Not all active directory users appear when using getent passwd - Joining Linux to Active Directory

We set up some Ubuntu 16.04 LTS workstations with Active Directory integration. It's works with Evolution with EWS support and passes on the credentials which is super nice. But not all of our Active Directory users could log in.

If I ran wbinfo -i I would get all the users in AD.
If I ran getent passwd I would get a subset of my AD users, specifically older accounts.

What I finally found was this: Most tutorials tell you to put the following lines in /etc/samba/smb.conf

idmap uid = 10000-20000

idmap gid = 10000-20000

What those lines do is translate your Active Directory SID to a unix UID (and GID.) It does this by taking the last section of your SID and adding 10000 to get your new UID. So, for example, if my SID ends in -0900 my UID would be 10900. (900+10000=10900.)

The problem is that we've had the same domain for many, many years so our SID are getting up there.
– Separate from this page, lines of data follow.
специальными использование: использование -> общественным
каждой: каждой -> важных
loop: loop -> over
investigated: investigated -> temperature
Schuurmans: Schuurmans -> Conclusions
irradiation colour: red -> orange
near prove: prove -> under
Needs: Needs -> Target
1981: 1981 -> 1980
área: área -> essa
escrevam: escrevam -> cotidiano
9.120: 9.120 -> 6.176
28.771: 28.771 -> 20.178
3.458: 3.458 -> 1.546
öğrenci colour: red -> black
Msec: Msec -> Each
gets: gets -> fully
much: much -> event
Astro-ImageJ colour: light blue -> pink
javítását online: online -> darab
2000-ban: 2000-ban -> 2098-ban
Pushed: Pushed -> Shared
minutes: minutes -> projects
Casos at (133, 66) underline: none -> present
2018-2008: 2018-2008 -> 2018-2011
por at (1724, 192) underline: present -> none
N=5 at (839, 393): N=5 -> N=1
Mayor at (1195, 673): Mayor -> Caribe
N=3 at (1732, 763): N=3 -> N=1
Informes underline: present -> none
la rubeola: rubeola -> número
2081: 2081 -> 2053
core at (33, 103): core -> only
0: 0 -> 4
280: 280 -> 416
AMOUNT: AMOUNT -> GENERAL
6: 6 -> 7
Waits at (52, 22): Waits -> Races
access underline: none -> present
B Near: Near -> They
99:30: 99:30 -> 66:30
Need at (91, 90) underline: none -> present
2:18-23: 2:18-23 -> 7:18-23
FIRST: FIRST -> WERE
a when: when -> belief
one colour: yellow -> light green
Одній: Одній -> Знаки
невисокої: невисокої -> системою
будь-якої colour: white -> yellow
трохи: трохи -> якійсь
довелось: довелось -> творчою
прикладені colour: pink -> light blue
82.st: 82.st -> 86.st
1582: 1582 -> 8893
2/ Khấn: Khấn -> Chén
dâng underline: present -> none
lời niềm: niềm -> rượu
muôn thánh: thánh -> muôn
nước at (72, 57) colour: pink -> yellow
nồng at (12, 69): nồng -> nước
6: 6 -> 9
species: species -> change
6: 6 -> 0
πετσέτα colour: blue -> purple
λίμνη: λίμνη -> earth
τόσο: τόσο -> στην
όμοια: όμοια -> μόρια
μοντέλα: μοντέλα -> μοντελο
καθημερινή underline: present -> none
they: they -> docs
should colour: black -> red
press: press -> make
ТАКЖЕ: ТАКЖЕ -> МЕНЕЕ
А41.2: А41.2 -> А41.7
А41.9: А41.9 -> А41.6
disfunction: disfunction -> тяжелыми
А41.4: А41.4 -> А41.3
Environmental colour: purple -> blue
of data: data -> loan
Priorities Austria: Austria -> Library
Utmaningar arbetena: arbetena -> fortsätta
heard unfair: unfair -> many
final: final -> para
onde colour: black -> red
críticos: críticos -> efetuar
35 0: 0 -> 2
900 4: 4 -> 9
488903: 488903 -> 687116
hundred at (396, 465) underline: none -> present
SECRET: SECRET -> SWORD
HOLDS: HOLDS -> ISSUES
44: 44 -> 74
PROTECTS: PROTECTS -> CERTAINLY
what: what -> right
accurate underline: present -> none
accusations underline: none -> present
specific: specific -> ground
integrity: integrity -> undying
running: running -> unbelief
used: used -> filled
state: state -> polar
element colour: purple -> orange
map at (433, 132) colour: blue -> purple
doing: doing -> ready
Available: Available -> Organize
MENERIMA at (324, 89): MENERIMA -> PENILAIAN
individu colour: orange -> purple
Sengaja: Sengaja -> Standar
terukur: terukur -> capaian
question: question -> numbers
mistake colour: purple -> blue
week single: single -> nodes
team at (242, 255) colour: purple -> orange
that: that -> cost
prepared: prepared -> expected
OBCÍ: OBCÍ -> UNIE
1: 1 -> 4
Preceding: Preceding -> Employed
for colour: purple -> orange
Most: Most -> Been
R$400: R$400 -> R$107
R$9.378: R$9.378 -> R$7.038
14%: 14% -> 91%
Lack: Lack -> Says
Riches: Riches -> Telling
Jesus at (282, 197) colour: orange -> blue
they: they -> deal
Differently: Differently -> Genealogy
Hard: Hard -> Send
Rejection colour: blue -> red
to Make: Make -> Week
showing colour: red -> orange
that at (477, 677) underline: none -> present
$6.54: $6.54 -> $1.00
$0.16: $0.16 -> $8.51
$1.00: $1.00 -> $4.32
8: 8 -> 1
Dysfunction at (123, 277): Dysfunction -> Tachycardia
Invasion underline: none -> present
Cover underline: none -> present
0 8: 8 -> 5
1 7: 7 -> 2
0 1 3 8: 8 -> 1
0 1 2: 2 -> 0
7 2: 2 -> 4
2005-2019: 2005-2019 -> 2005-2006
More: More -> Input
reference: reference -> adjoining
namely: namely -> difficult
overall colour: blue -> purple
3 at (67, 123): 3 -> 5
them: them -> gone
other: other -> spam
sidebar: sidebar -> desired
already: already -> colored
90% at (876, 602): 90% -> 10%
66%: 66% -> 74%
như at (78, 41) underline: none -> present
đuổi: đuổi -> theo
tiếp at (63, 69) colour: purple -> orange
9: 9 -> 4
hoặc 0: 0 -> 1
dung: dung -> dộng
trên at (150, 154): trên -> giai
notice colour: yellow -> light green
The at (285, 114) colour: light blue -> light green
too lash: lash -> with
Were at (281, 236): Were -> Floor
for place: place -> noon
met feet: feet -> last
A recent user had an SID ending in -29111. So his UID became 39111 which was past the range set up above. Anyone above that range isn't given a UID and therefor can't be logged in.

To fix this I changed the lines in /etc/samba.conf to

idmap uid = 10000-100000

idmap gid = 10000-100000

After doing so and restarting the client for good measure all my Active Directory accounts appeared when I ran getent passwd.